--- CHALLENGE ---
Rewrite all the records with "elev" changed to "elevation" and everything else left the same. Omit the pictures.

##############################

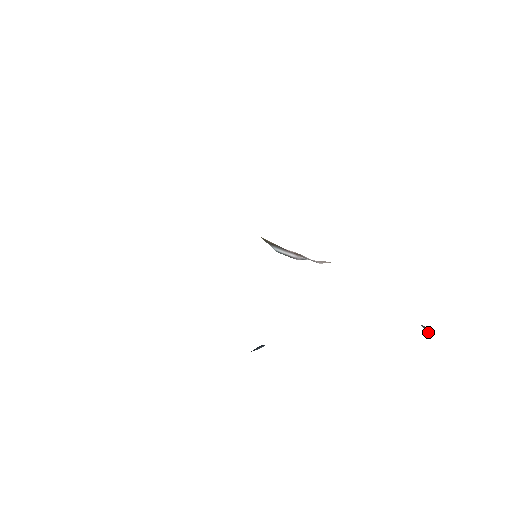
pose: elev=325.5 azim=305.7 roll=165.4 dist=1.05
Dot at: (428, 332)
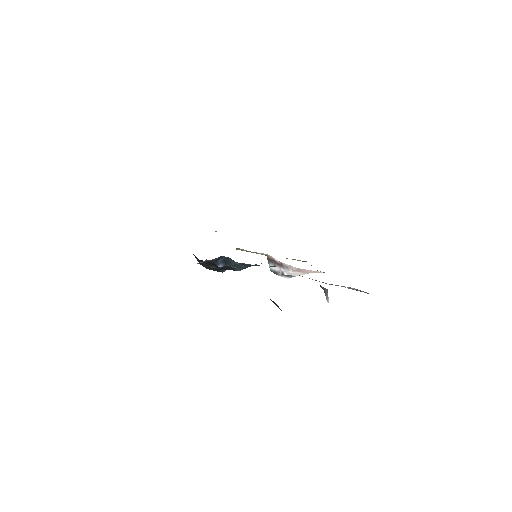
Dot at: (327, 299)
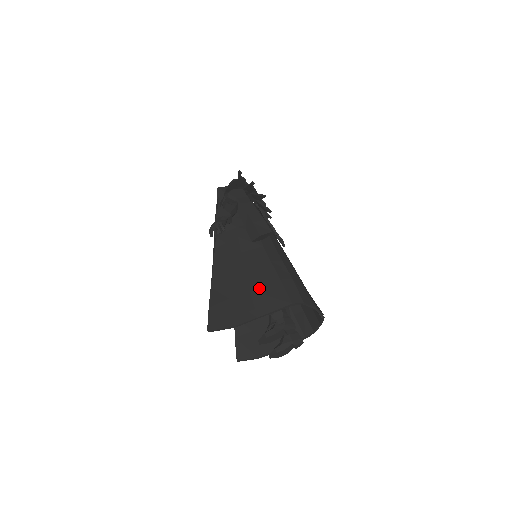
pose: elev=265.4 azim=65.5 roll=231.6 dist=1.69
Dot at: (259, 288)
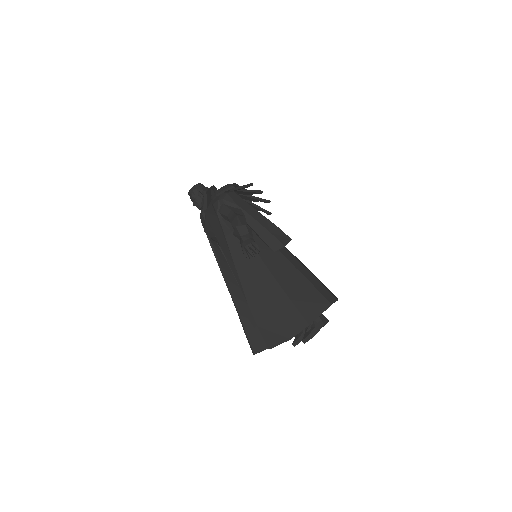
Dot at: (298, 297)
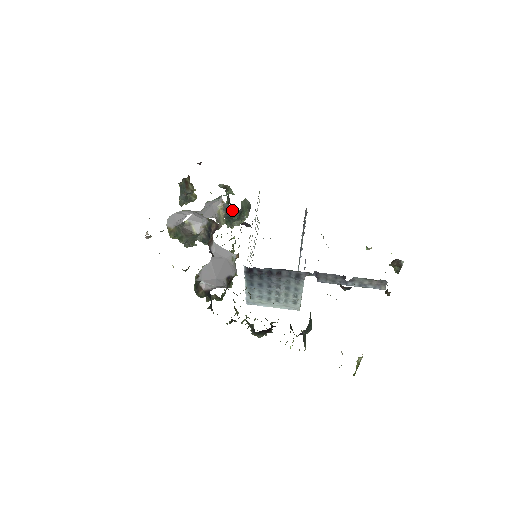
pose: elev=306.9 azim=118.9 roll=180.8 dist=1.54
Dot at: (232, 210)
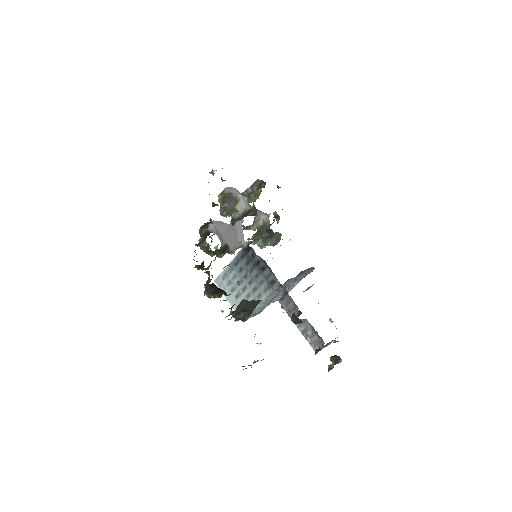
Dot at: (268, 227)
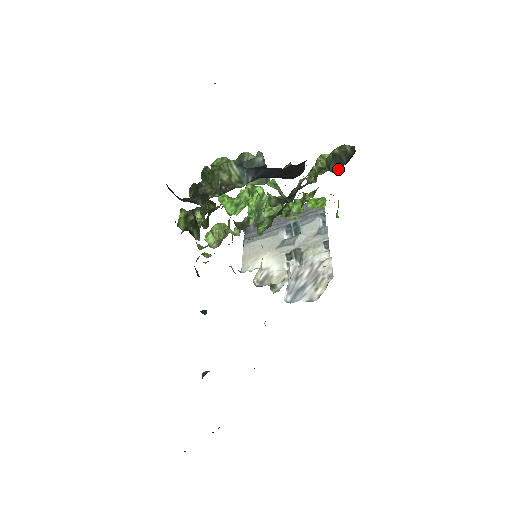
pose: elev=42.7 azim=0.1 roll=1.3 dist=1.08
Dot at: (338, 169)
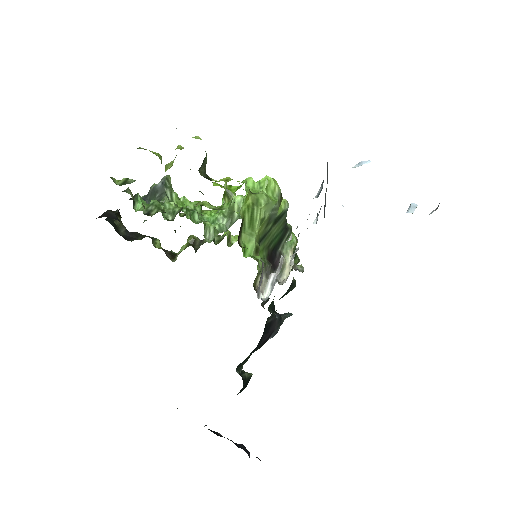
Dot at: occluded
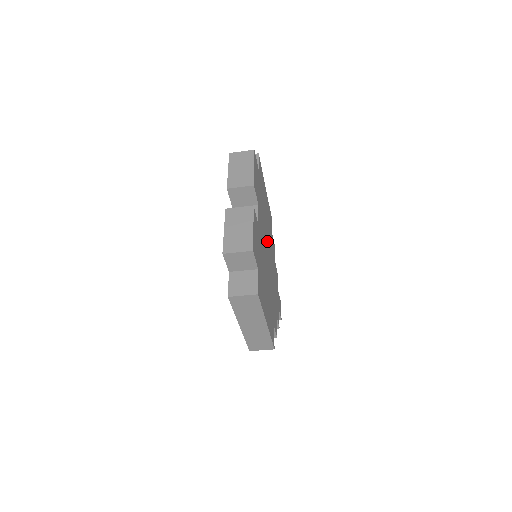
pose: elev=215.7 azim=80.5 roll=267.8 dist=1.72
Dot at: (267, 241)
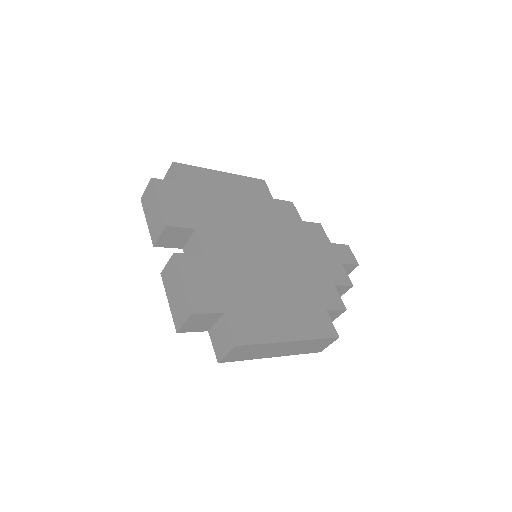
Dot at: (254, 232)
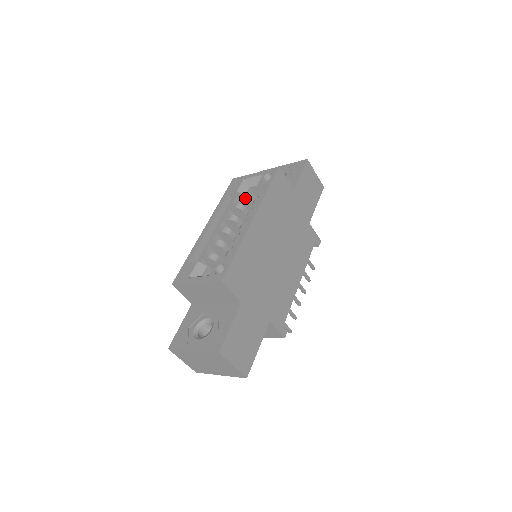
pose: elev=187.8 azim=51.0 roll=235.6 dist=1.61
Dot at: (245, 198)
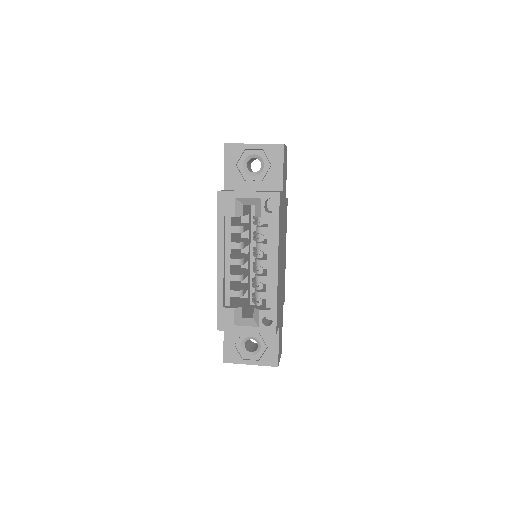
Dot at: occluded
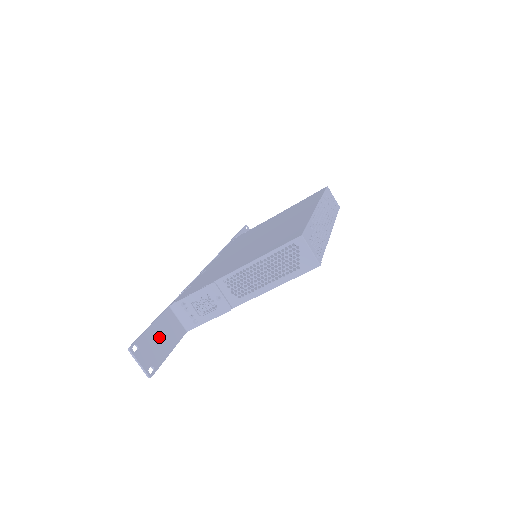
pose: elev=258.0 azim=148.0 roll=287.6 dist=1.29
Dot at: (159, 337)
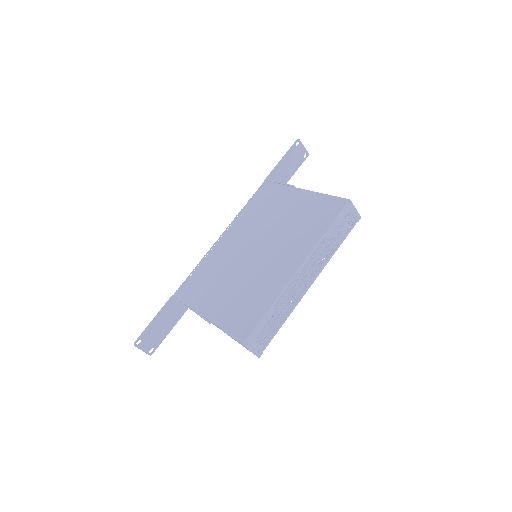
Dot at: (161, 325)
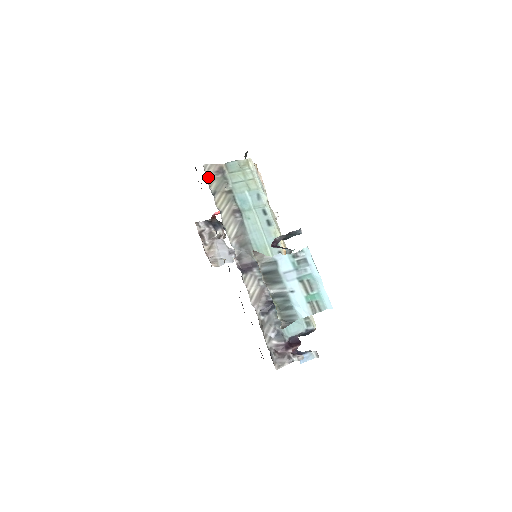
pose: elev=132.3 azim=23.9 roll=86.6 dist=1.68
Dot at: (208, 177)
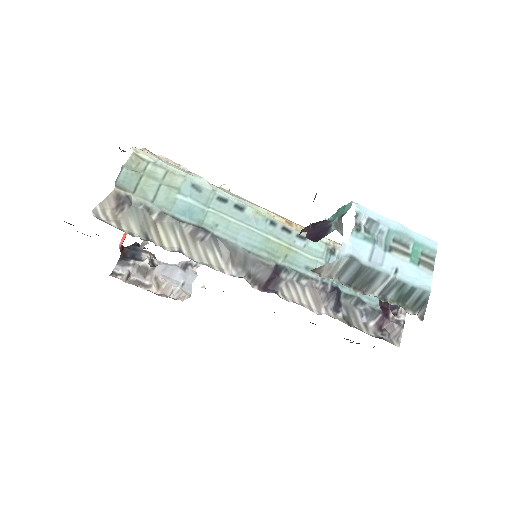
Dot at: (115, 224)
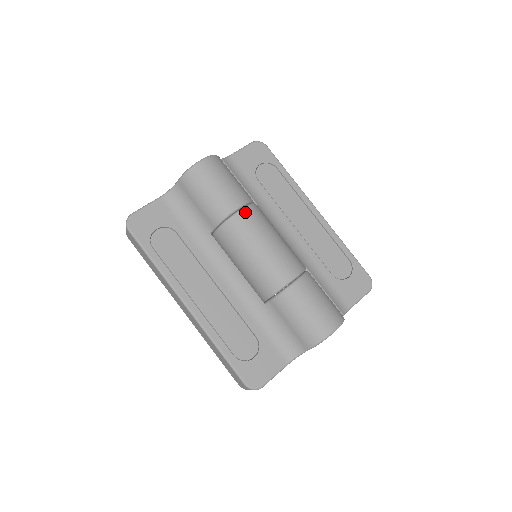
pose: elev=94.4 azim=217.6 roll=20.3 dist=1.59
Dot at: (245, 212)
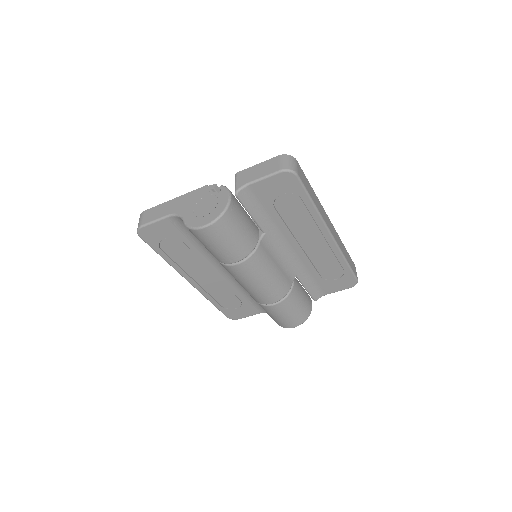
Dot at: (241, 266)
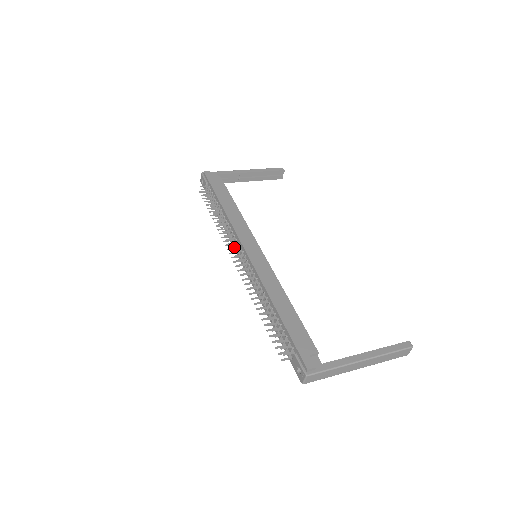
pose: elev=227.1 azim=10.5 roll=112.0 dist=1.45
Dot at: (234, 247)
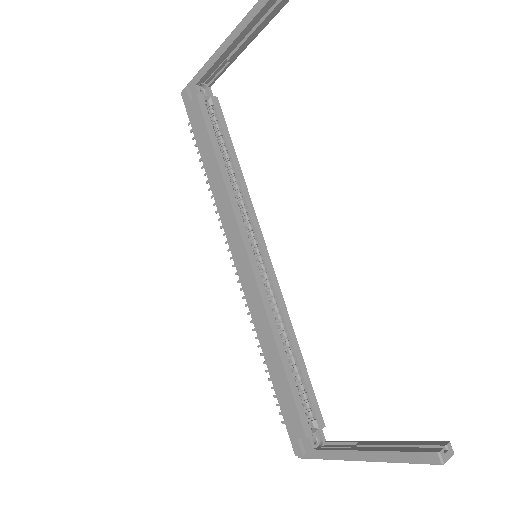
Dot at: occluded
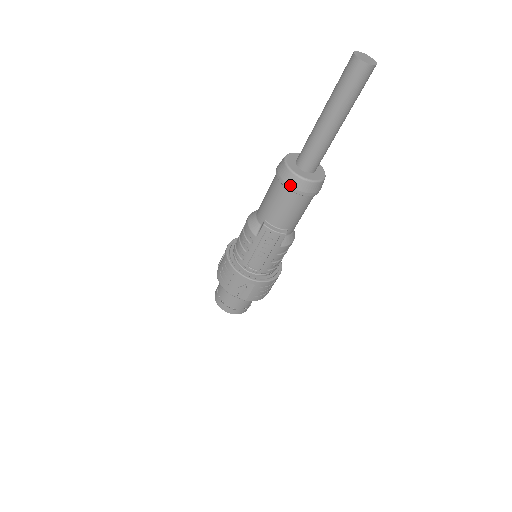
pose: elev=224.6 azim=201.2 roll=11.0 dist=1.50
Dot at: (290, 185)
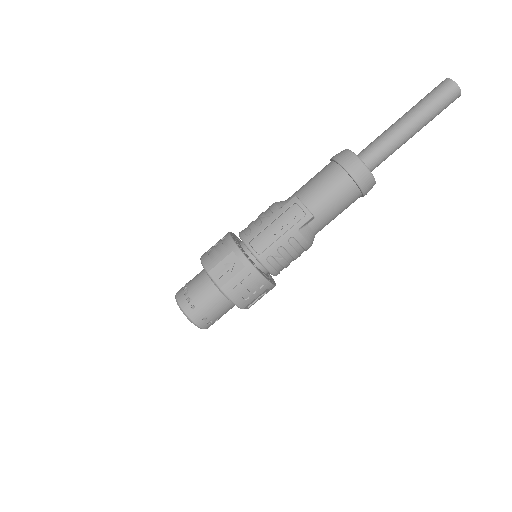
Dot at: (344, 161)
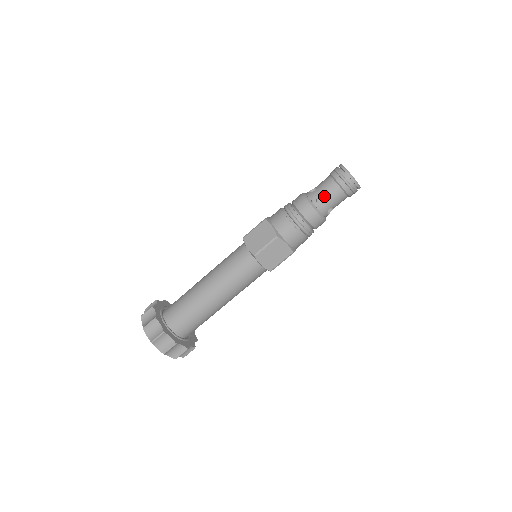
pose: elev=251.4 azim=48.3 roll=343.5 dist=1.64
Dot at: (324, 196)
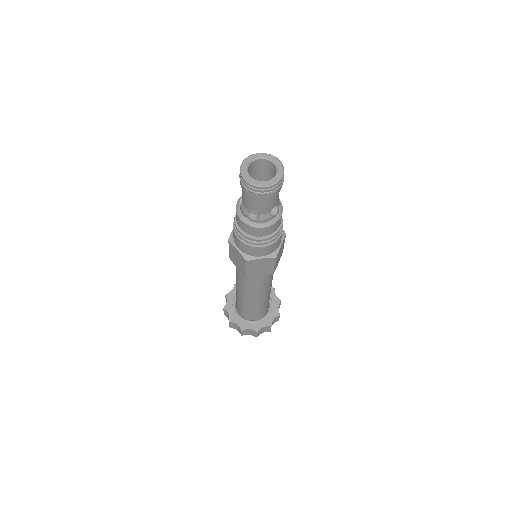
Dot at: occluded
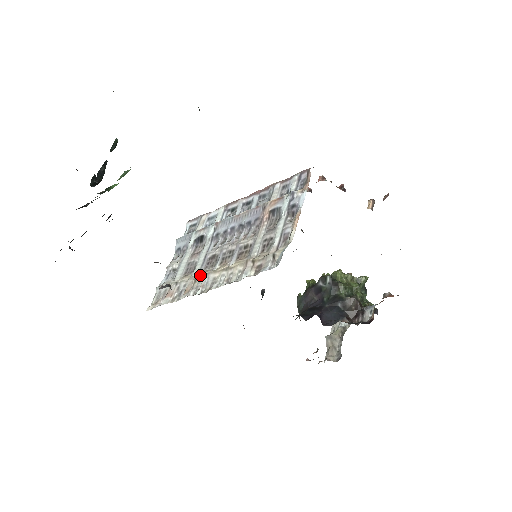
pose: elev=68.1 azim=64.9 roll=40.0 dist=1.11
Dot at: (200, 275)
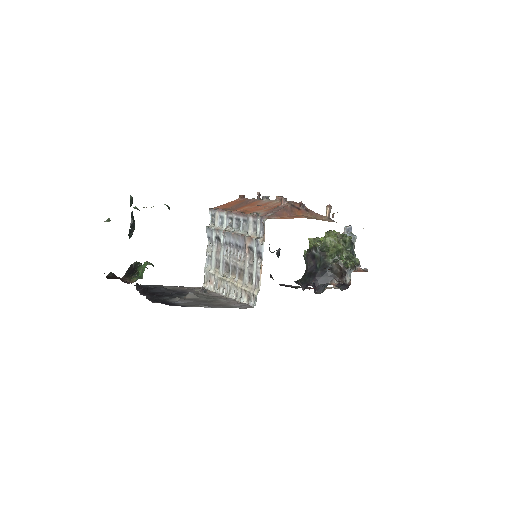
Dot at: (222, 278)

##############################

--- RESULT OF THIS TASK ---
pose: elevation=325.5 azim=305.7 roll=165.4 dist=1.05
Dot at: (428, 332)
Dot at: (327, 299)
pose: elevation=265.4 azim=65.5 roll=231.6 dist=1.69
Dot at: (259, 288)
Dot at: (298, 297)
pose: elevation=306.9 azim=118.9 roll=180.8 dist=1.54
Dot at: (232, 210)
Dot at: (268, 227)
pose: elevation=42.7 azim=0.1 roll=1.3 dist=1.08
Dot at: (338, 169)
Dot at: occluded
pose: elevation=215.7 azim=80.5 roll=267.8 dist=1.72
Dot at: (267, 241)
Dot at: (254, 232)
pose: elevation=187.8 azim=51.0 roll=235.6 dist=1.61
Dot at: (245, 198)
Dot at: occluded
pose: elevation=258.0 azim=148.0 roll=287.6 dist=1.29
Dot at: (159, 337)
Dot at: (161, 325)
pose: elevation=132.3 azim=23.9 roll=86.6 dist=1.68
Dot at: (208, 177)
Dot at: (115, 224)
pose: elevation=94.4 azim=217.6 roll=20.3 dist=1.59
Dot at: (245, 212)
Dot at: (241, 266)
pose: elevation=227.1 azim=10.5 roll=112.0 dist=1.45
Dot at: (234, 247)
Dot at: occluded
pose: elevation=224.6 azim=201.2 roll=11.0 dist=1.50
Dot at: (290, 185)
Dot at: (344, 161)
pose: elevation=251.4 azim=48.3 roll=343.5 dist=1.64
Dot at: (324, 196)
Dot at: occluded
pose: elevation=68.1 azim=64.9 roll=40.0 dist=1.11
Dot at: (200, 275)
Dot at: (222, 278)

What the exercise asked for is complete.